03/21/22

 

Take Medicine Back is alarmed but unsurprised at the results of the 2022 Emergency Medicine (EM) Match. While 81 new positions were added between 2021 and 2022, an unprecedented 219 EM positions remained unfilled as of March 14th, according to the National Residency Matching Program. This is in stark contrast to the 14 unfilled positions last year, representing a 15-fold increase in unfilled EM positions despite a disproportionately small (2.5%) growth in total EM positions. This is partially due to EM seeing the largest decrease (-17%) in applicants among all specialties compared to the previous year (AAMC).

 

The specialty of emergency medicine is experiencing tremendous interference from an explosion of private equity-backed contract management groups (CMGs) that prioritize profits over patients. To service high-interest debt and produce profits for external investors, austerity measures lead to a push to replace board-certified emergency physicians with non-physician practitioners and intentionally understaff emergency departments. Many have cut pay or hours during the pandemic despite the CARES Act corporate bailouts. Some CMGs also deny employed physicians due process rights, placing them at risk of termination without recourse when raising concerns about patient safety.

 

Sentiments of exploitation are unsustainable for the EM workforce, while CMGs’ exploitation of patients forces physicians to violate their oath to “do no harm,” leading to moral injury. Current conditions are discouraging the best and brightest from pursuing a career in emergency medicine.

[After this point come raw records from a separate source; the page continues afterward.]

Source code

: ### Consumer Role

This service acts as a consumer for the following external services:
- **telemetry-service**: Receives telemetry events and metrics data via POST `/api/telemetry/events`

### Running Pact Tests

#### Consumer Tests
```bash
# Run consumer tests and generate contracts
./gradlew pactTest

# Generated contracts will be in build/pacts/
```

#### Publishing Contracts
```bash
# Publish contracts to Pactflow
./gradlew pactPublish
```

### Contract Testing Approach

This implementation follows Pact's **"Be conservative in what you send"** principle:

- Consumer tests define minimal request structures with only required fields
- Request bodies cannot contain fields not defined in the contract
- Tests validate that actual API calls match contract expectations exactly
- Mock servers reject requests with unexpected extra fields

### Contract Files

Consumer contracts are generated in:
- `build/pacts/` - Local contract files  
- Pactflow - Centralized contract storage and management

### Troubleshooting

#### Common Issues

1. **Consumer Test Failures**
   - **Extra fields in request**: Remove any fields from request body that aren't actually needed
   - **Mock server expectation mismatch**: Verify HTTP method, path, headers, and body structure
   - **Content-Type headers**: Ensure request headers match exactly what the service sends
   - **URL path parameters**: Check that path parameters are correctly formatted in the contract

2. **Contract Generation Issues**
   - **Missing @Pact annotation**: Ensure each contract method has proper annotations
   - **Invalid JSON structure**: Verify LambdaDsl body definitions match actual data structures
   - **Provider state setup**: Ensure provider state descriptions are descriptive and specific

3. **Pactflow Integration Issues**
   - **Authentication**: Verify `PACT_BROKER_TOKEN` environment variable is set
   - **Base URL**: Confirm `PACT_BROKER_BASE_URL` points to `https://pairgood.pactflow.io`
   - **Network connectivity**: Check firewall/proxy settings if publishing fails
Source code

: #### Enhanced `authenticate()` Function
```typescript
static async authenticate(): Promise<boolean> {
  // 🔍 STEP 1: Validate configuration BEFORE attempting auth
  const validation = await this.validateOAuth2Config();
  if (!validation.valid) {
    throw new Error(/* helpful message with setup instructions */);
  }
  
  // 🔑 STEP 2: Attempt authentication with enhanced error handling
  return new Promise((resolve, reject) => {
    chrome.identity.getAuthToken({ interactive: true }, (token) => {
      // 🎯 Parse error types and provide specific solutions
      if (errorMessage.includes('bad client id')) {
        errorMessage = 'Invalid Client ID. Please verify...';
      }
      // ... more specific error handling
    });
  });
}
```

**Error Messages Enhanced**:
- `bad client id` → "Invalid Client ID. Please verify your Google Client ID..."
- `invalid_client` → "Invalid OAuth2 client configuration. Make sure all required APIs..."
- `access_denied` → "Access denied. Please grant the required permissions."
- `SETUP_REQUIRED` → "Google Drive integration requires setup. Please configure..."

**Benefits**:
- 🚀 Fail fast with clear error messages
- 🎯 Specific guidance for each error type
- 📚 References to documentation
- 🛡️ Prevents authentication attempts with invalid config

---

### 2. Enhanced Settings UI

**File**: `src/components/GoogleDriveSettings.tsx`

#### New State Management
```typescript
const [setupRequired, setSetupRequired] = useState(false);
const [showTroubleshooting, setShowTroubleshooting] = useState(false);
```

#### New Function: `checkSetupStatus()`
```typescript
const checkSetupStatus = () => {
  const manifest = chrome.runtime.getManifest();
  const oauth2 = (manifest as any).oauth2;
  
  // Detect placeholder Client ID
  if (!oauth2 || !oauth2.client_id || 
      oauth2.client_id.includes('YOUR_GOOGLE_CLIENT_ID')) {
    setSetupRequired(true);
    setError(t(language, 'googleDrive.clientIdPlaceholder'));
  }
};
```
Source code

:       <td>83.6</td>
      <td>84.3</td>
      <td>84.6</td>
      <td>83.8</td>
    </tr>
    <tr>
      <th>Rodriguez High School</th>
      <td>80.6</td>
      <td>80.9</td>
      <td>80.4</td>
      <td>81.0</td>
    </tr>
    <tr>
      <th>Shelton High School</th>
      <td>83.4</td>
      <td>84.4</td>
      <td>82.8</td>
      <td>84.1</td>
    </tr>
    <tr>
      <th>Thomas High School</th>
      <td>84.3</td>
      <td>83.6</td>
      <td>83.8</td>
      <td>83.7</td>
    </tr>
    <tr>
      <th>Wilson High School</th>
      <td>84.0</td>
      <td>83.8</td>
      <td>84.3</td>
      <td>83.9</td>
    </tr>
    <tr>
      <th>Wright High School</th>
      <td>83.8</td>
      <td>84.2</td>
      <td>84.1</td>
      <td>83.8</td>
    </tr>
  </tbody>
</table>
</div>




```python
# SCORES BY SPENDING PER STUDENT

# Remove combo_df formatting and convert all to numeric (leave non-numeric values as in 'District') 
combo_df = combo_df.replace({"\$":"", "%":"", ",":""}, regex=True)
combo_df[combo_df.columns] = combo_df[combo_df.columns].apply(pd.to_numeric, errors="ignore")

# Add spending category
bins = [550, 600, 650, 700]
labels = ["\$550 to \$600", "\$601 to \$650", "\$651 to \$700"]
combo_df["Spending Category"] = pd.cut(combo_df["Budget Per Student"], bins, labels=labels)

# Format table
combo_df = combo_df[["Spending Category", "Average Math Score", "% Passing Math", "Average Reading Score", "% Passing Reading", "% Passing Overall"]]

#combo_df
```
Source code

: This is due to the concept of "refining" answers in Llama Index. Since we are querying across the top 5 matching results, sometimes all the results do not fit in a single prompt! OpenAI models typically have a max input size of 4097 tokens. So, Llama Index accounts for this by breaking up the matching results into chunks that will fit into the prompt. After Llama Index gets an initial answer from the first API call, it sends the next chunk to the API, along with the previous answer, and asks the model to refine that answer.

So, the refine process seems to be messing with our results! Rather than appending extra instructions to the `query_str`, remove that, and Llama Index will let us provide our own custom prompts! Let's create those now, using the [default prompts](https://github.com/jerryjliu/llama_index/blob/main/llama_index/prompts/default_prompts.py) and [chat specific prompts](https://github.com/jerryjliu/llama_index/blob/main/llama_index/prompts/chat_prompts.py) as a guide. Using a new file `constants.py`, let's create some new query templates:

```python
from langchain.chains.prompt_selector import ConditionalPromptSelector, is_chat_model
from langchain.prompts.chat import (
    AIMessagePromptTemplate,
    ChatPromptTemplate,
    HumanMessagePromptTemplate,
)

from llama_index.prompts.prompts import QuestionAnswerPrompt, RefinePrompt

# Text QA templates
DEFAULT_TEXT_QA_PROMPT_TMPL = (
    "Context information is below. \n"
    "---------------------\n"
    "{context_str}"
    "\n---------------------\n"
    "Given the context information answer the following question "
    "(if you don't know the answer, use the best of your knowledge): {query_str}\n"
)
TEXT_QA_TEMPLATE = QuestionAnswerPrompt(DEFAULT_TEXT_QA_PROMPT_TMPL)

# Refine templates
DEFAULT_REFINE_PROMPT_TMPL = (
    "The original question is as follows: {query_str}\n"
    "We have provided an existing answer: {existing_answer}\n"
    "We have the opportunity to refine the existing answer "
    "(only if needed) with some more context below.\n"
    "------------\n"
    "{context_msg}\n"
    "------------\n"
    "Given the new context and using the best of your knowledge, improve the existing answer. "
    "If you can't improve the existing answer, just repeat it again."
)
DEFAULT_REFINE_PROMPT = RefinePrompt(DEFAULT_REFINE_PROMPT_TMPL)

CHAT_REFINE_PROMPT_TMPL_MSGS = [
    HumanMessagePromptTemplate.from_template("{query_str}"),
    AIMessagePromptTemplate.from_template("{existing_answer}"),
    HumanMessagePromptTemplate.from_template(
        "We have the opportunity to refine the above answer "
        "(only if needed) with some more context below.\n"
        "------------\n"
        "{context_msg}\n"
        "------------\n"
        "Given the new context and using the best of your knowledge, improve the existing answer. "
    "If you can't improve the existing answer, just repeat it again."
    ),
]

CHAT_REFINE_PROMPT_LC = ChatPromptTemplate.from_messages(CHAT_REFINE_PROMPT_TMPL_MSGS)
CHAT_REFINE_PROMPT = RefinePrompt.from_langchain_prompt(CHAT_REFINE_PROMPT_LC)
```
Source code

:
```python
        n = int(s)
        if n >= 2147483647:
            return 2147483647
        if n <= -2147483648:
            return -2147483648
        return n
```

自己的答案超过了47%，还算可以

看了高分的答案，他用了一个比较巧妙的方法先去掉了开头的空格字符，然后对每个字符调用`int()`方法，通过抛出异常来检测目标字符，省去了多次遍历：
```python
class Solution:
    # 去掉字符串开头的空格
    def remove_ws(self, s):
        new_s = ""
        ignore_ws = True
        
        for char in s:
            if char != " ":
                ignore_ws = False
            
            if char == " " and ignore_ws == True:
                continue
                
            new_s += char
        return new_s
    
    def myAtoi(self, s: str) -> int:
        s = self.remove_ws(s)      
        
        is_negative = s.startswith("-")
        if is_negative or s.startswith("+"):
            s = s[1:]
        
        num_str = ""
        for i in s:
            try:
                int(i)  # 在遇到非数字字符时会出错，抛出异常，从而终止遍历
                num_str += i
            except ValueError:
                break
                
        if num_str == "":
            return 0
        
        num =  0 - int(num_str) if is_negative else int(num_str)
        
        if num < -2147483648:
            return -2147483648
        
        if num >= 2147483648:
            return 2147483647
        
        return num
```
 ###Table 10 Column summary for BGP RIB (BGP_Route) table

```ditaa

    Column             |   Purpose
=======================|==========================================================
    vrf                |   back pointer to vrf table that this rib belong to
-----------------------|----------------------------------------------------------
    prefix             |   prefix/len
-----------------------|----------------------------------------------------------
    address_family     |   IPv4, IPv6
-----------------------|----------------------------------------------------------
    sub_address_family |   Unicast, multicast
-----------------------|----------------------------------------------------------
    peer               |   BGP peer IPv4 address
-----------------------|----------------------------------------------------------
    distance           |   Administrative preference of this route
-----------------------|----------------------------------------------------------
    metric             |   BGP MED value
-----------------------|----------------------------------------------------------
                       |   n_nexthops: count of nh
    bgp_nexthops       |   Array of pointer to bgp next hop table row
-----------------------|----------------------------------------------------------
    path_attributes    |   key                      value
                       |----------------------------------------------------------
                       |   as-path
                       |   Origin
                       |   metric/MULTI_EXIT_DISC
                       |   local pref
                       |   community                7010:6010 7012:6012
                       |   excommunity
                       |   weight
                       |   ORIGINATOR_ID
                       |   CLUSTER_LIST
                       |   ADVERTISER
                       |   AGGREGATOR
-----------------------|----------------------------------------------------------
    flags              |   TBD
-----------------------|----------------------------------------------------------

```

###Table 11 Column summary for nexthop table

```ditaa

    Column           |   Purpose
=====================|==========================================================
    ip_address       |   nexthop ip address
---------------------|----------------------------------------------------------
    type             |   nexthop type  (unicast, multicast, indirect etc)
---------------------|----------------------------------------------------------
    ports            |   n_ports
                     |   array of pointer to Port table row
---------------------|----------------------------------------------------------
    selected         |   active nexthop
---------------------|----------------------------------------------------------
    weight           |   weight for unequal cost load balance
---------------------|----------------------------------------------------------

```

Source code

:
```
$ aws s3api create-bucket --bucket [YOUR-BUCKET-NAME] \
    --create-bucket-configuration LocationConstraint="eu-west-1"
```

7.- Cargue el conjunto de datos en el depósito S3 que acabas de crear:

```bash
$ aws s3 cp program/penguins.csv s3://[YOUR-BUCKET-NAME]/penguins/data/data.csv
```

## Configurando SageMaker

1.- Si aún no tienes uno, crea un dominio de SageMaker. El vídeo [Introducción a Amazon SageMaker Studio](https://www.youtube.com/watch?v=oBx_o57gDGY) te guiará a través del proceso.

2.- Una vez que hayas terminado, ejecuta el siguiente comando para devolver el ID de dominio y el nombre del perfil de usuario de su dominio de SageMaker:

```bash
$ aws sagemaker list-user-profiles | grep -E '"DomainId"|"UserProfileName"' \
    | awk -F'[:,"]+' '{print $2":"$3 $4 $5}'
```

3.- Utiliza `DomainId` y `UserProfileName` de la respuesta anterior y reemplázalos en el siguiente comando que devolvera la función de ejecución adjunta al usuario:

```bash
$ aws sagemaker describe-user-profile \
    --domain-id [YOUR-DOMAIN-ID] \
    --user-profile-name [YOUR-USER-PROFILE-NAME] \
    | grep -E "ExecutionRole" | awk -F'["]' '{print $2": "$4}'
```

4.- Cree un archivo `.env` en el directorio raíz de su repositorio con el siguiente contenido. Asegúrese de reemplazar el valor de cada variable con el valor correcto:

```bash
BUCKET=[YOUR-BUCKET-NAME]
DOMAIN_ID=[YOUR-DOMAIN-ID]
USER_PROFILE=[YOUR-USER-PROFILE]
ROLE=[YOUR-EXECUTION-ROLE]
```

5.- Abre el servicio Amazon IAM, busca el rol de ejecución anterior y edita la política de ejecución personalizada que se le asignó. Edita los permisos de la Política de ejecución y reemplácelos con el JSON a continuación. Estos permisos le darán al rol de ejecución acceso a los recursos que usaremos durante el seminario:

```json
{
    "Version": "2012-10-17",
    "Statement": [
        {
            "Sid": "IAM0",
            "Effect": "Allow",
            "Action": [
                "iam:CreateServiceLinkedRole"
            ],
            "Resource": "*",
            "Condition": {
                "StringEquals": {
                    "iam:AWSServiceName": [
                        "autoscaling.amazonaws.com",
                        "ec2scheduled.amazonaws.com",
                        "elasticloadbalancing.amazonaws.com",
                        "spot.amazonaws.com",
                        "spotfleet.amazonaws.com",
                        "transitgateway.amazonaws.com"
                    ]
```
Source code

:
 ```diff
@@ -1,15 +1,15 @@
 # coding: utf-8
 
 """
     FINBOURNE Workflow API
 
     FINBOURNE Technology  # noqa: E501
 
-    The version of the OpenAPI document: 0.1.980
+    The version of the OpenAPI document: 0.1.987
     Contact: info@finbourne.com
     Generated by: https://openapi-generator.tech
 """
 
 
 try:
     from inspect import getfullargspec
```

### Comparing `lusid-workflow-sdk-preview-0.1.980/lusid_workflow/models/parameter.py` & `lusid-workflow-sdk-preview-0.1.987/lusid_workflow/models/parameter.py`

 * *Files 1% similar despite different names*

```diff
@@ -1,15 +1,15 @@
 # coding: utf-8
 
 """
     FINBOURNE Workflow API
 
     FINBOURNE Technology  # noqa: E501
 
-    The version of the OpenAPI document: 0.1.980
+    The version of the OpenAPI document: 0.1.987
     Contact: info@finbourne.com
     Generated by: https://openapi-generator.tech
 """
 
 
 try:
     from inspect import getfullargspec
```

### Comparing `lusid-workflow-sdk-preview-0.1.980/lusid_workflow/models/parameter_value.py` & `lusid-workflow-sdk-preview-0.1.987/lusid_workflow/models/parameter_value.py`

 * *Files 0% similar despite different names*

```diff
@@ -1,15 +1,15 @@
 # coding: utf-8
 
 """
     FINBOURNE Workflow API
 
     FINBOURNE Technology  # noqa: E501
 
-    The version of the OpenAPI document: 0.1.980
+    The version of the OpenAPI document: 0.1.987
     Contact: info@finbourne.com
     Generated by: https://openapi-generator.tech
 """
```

We are also witnessing the rapid growth of new, lower-quality residencies designed primarily to employ cheap labor rather than to promote the medical education of young physicians. This strategy is also utilized by corporate hospital groups, such as the Hospital Corporation of America (HCA), which claims to be the largest sponsor of graduate medical education in the country. HCA residencies alone accounted for at least 51 of the 219 open EM spots. This overproliferation of residencies is generating an oversupply of emergency physicians, which drives down compensation nationally, creating a labor monopsony and further increasing profit margins. Between 2012 and 2021, the number of emergency medicine residency programs increased from 160 to 265, with a shocking 77 new programs accredited in 2019 alone. The American College of Emergency Physicians released a report last year projecting a surplus of 9,413 emergency physicians by 2030, a nearly 40% oversupply. This echoed previous articles by Dr. Mark Reiter and the American Academy of Emergency Medicine in which they predicted the looming excess of EM physicians in 2016.

 

Take Medicine Back calls for swift condemnation of the corporatization of emergency medicine. Without action, the consolidation of private equity-backed CMGs will continue, ravaging the EM workforce and the only universal medical safety net in America. We strongly support the American Academy of Emergency Medicine/Resident Student Association’s (AAEM/RSA) call to purge our specialty societies of the influence and funding of corporate entities in their Open Letter to the Specialty of Emergency Medicine in April 2021. The 2022 EM Match results should serve as a wake-up call for EM leadership to make disabling the corporatization of emergency medicine our number one priority. We need a strong stand against private equity ownership of EM and the unethical behaviors that accompany it. We must recognize this as an existential threat to the specialty and take collective, coordinated action without delay. 


Take Medicine Back invites all Emergency Medicine organizations to endorse this statement.